▶ **Your assignment**
Your answer should consist of the lines below that hold the word "городского".

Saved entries
------------
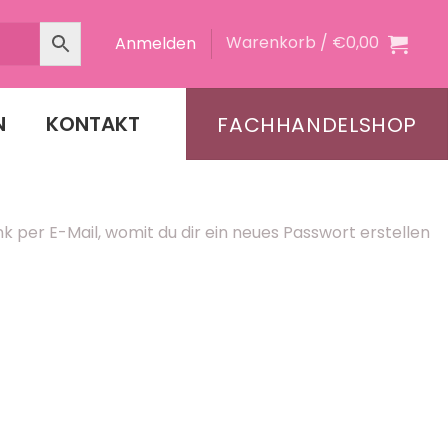
Warenkorb /
€
0,00
Anmelden
N
KONTAKT
FACHHANDELSHOP
k per E-Mail, womit du dir ein neues Passwort erstellen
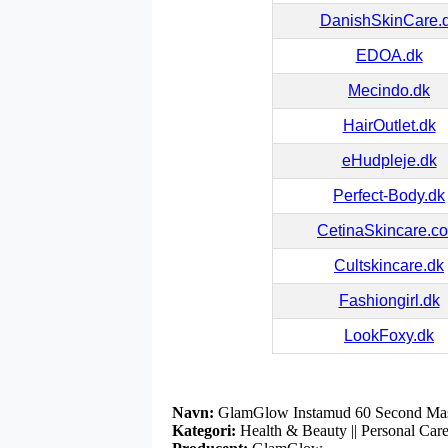
DanishSkinCare.
EDOA.dk
Mecindo.dk
HairOutlet.dk
eHudpleje.dk
Perfect-Body.dk
CetinaSkincare.c
Cultskincare.dk
Fashiongirl.dk
LookFoxy.dk
Navn:
GlamGlow Instamud 60 Second Ma
Kategori:
Health & Beauty || Personal Car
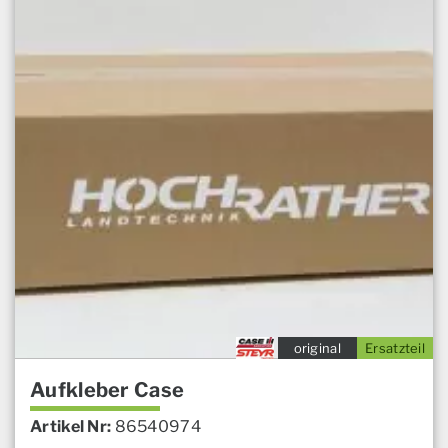
original
Ersatzteil
Aufkleber Case
Artikel Nr:
86540974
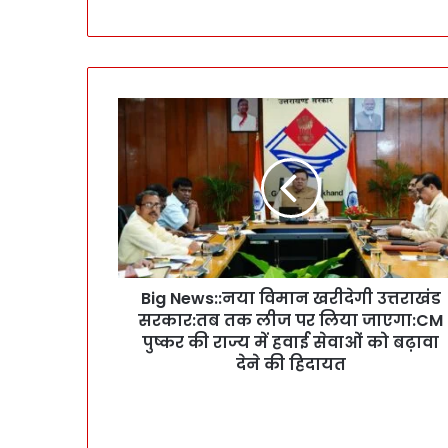
B
i
g
N
e
w
s
:
:
Big News::नया विमान खरीदेगी उत्तराखंड
न
सरकार:तब तक लीज पर लिया जाएगा:CM
या
वि
पुष्कर की राज्य में हवाई सेवाओं को बढ़ावा
मा
देने की हिदायत
न
ख
री
दे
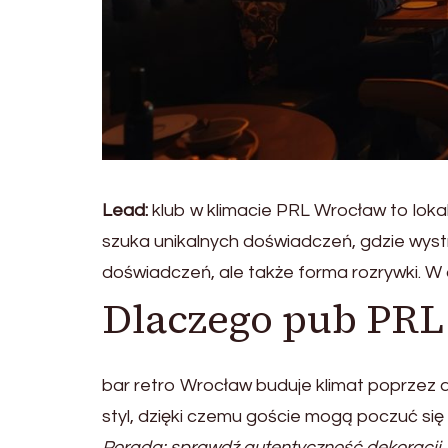
Lead:
klub w klimacie PRL Wrocław to loka
szuka unikalnych doświadczeń, gdzie wyst
doświadczeń, ale także forma rozrywki. W ar
Dlaczego pub PRL
bar retro Wrocław buduje klimat poprzez d
styl, dzięki czemu goście mogą poczuć się 
Porada: sprawdź autentyczność dekoracji.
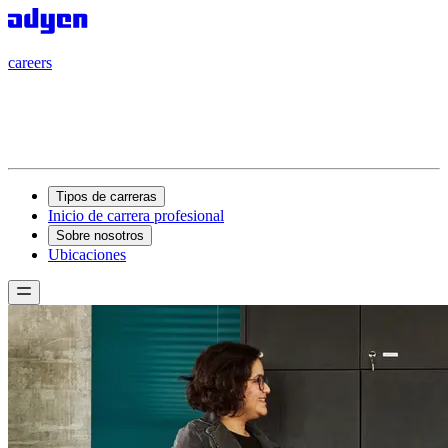
careers
careers
Tipos de carreras
Inicio de carrera profesional
Sobre nosotros
Ubicaciones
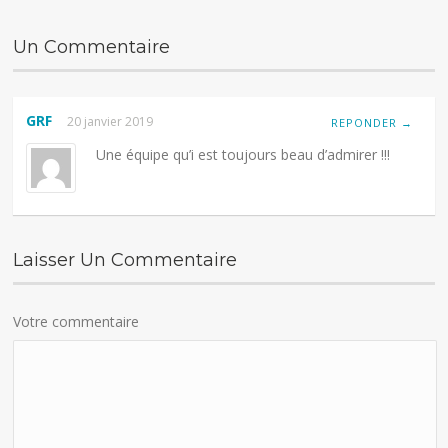
Un Commentaire
GRF
20 janvier 2019
REPONDER →
Une équipe qu’i est toujours beau d’admirer !!!
Laisser Un Commentaire
Votre commentaire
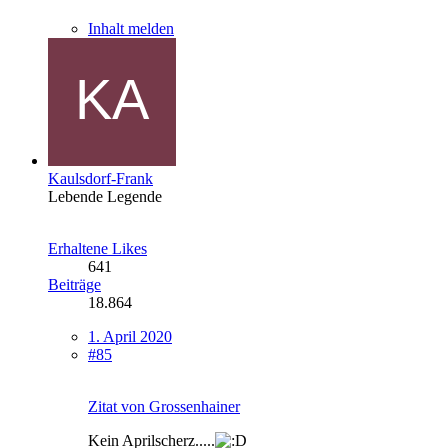
Inhalt melden
Kaulsdorf-Frank
Lebende Legende
Erhaltene Likes
641
Beiträge
18.864
1. April 2020
#85
Zitat von Grossenhainer
Kein Aprilscherz.....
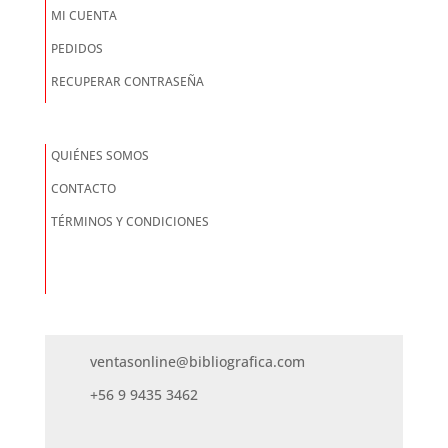
MI CUENTA
PEDIDOS
RECUPERAR CONTRASEÑA
QUIÉNES SOMOS
CONTACTO
TÉRMINOS Y CONDICIONES
ventasonline@bibliografica.com
+56 9 9435 3462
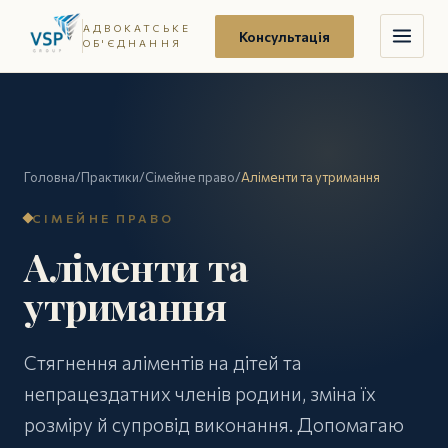
АДВОКАТСЬКЕ
Консультація
ОБ'ЄДНАННЯ
Головна
/
Практики
/
Сімейне право
/
Аліменти та утримання
СІМЕЙНЕ ПРАВО
Аліменти та
утримання
Стягнення аліментів на дітей та
непрацездатних членів родини, зміна їх
розміру й супровід виконання. Допомагаю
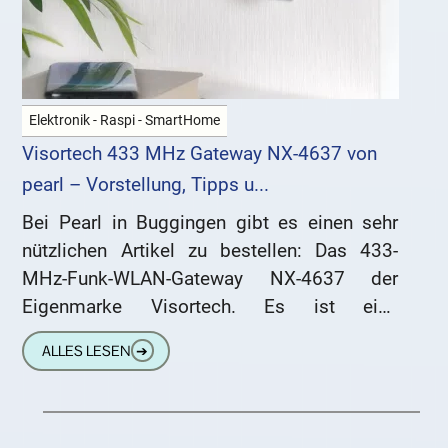
Elektronik - Raspi - SmartHome
Visortech 433 MHz Gateway NX-4637 von
pearl – Vorstellung, Tipps u...
Bei Pearl in Buggingen gibt es einen sehr
nützlichen Artikel zu bestellen: Das 433-
MHz-Funk-WLAN-Gateway NX-4637 der
Eigenmarke Visortech. Es ist eine
kostengünstige Schnittstelle zwischen
ALLES LESEN
➔
zuverlässigen 433-MHz-Artikeln und der
WLAN-Steuerung über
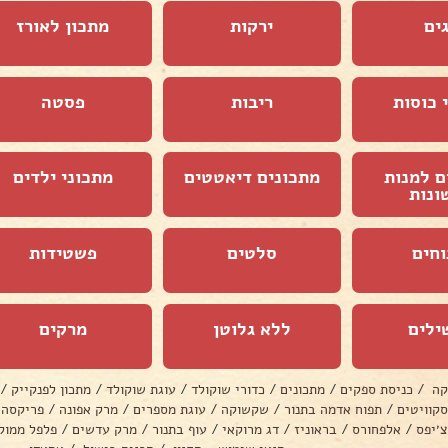
ים
ירקות
מתכון לאורז
 כוסות
ריבות
פסטה
ם למנות
מתכונים דיאטטים
מתכוני ילדים
ונות
וחים
סלטים
פשטידות
ילים
ללא גלוטן
מרקים
קה
/
כניסת ספקים
/
מתכונים
/
כדורי שוקולד
/
עוגת שוקולד
/
מתכון לפנקייק
/
סקוויטים
/
תפוח אדמה בתנור
/
שקשוקה
/
עוגת מספרים
/
מרק אפונה
/
פריקסה
צ׳יפס
/
אלפחורס
/
בראוניז
/
דג מרוקאי
/
עוף בתנור
/
מרק עדשים
/
פלפל ממול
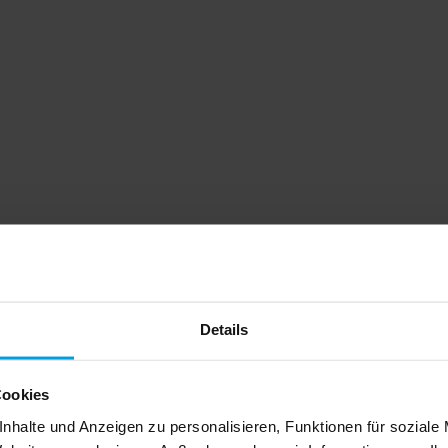
Details
Cookies
nhalte und Anzeigen zu personalisieren, Funktionen für soziale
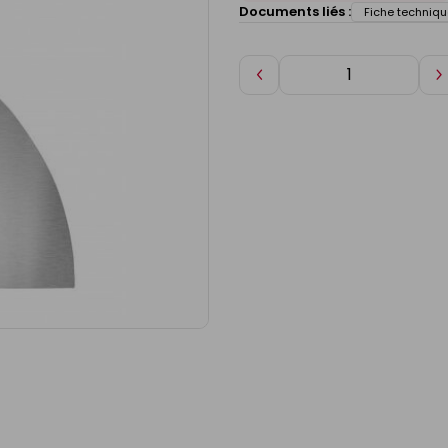
Documents liés :
Fiche techniqu
Diminuer
A
de
d
1
1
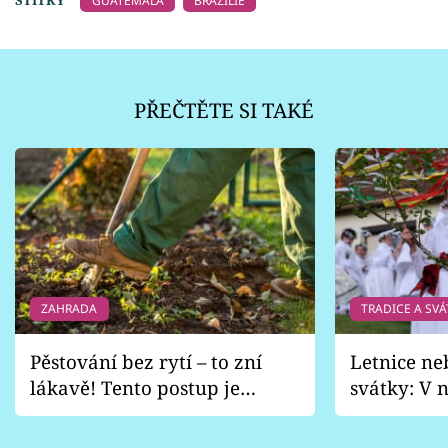
GUATEMALA
BRAZÍLIE
PŘEČTĚTE SI TAKÉ
ZAHRADA
TRADICE A SVÁ
Pěstování bez rytí – to zní
Letnice ne
lákavě! Tento postup je
svátky: V n
vhodný jen pro některé
pondělí z
zahrady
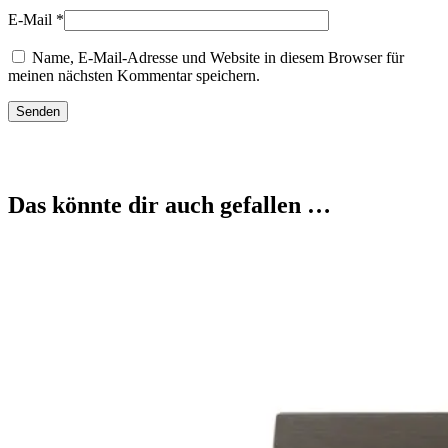
E-Mail
*
Name, E-Mail-Adresse und Website in diesem Browser für
meinen nächsten Kommentar speichern.
Das könnte dir auch gefallen …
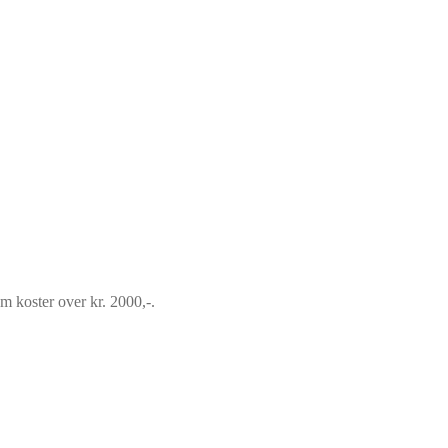
om koster over kr. 2000,-.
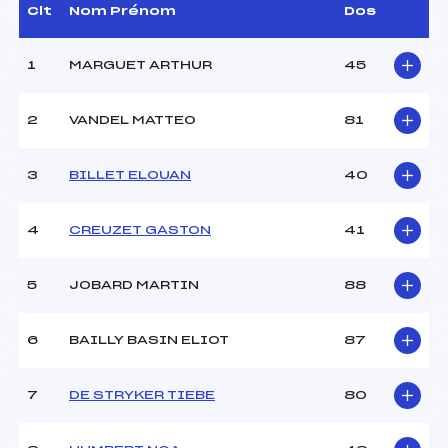
Dir. Epreuve :
MUSSILLON LAURENT ()
Clt
Nom Prénom
Dos
1
MARGUET ARTHUR
45
CARACTÉRISTIQUES DE LA PISTE
Piste :
MORBIER
2
VANDEL MATTEO
81
Distance :
–
Point Haut :
–
3
BILLET ELOUAN
40
Point Bas :
–
Montée Tot. :
–
Montée Max. :
–
4
CREUZET GASTON
41
Homologation :
–
5
JOBARD MARTIN
88
Pénalité appliquée :
–
Coefficient :
–
6
BAILLY BASIN ELIOT
87
Catégorie :
U11
Style :
L
7
DE STRYKER TIEBE
80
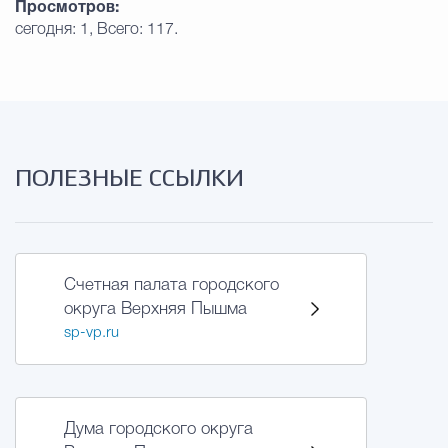
Просмотров:
сегодня: 1, Всего: 117.
ПОЛЕЗНЫЕ ССЫЛКИ
Счетная палата городского
округа Верхняя Пышма
sp-vp.ru
Дума городского округа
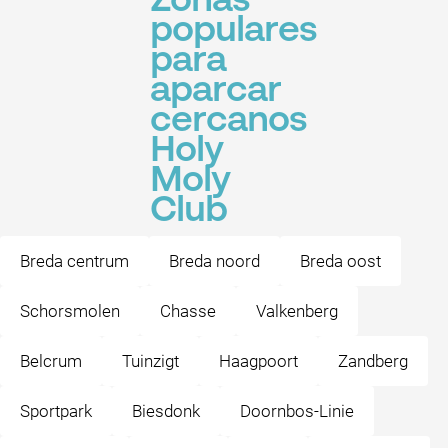
Zonas
populares
para
aparcar
cercanos
Holy
Moly
Club
Breda centrum
Breda noord
Breda oost
Schorsmolen
Chasse
Valkenberg
Belcrum
Tuinzigt
Haagpoort
Zandberg
Sportpark
Biesdonk
Doornbos-Linie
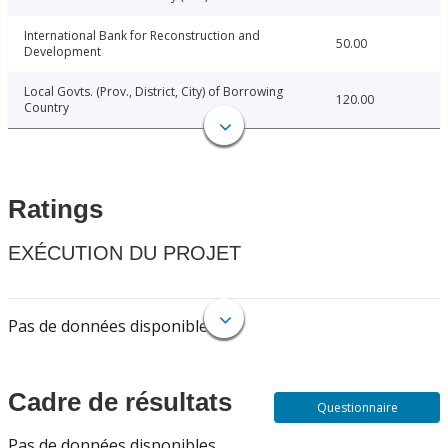
International Bank for Reconstruction and
50.00
Development
Local Govts. (Prov., District, City) of Borrowing
120.00
Country
Ratings
EXÉCUTION DU PROJET
Pas de données disponibles.
Cadre de résultats
Questionnaire
Pas de données disponibles.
------------
▶ **Task solution**
Счетная палата городского
Дума городского округа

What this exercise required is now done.